--- BEGIN EXTRACT TO READ ---

Last year Facebooks’ value crossed the $200 billion mark, making it worth more than Cocoa-cola, IBM and Intel. In the U.S and Europe Google is an indomitable force in cyber space, with 90% of European searches done via Google and 65% in the U.S. To put it into perspective, Bing – which comes a not so close second – is only used for 20% of web searches in the U.S.
Amazon, which still calls itself a start-up, is the largest online retailer with 426 items purchased per second in the lead up to Christmas last year.
These figures are certainly unsettling for any potential competitor of these tech giants and what is more unsettling is that these businesses continue to prove their worth by adapting. Adaptation is the key to all three of these companies’ success.
Every year they branch out into new fields and after a few months dominate that market too. These companies are prepared to master just about anything and are pushing their resources to the brink all the time, in a manner that most companies can’t afford to.
The Future of Google?

--- END EXTRACT TO READ ---
--- BEGIN PROVIDED INFORMATION ---

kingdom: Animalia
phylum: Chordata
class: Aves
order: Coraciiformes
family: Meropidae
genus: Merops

--- END PROVIDED INFORMATION ---

(PROBLEMS TO WORK ON):
[1] In the passage on tech giants, what share of web searches in the U.S. is done with Bing?
[2] Reproduce the passage on tech giants, everything from "Amazon, which still" down to "Christmas last year.".
[3] Take the passage on tech giants further, picking up after its final line.

(ANSWERS TO THE EXERCISE):
[1] Bing is used for only 20% of web searches in the U.S.

[2]
Amazon, which still calls itself a start-up, is the largest online retailer with 426 items purchased per second in the lead up to Christmas last year.

[3]
The legitimacy of their ascendancy is being questioned as EU governments become increasingly concerned by their dominance. MEP’s in the European Union are putting pressure on the European Commission to interfere with the Google empire. With the aim of forcing a break up of the company and separating the search engine function from the rest of its conquests.
MEP’s accuse Google of funnelling search results to the detriment of their rivals and that the company gives precedence to its own creations.
It would take a long time for such a break up to be enforced but the European Commission does in theory have the power to do it. Of course not everyone in the U.S is so pleased about the proposition, with some commentators seeing it as a witch hunt concocted from Europe’s own insecurities. In this accusation they are probably not far off.
Others have argued that the proposals are only being kept alive by political incentives and the forceful backing of Google’s competitors, such as Microsoft, who want to “draw as much blood as possible”.
To read more about the UK’s stance on the Information age and her priorities check out this post: UK Law Enforcement Agencies Prioritise Information Security
Blood in the Water
It’s not just the EU who is out for Google’s blood; here at home the knives are being sharpened, by George Osborne no less. Osborne unveiled plans for a ‘Google Tax’ in his Autumn Statement this week, a tax that is set to raise £1bn from offshore companies and would target the likes of Google, Amazon and Starbucks.
These companies haven’t been doing anything that is technically illegal, rather just frowned upon; nonetheless it is clear that Osborne thinks the UK is entitled to a slice of Silicon Valley pie.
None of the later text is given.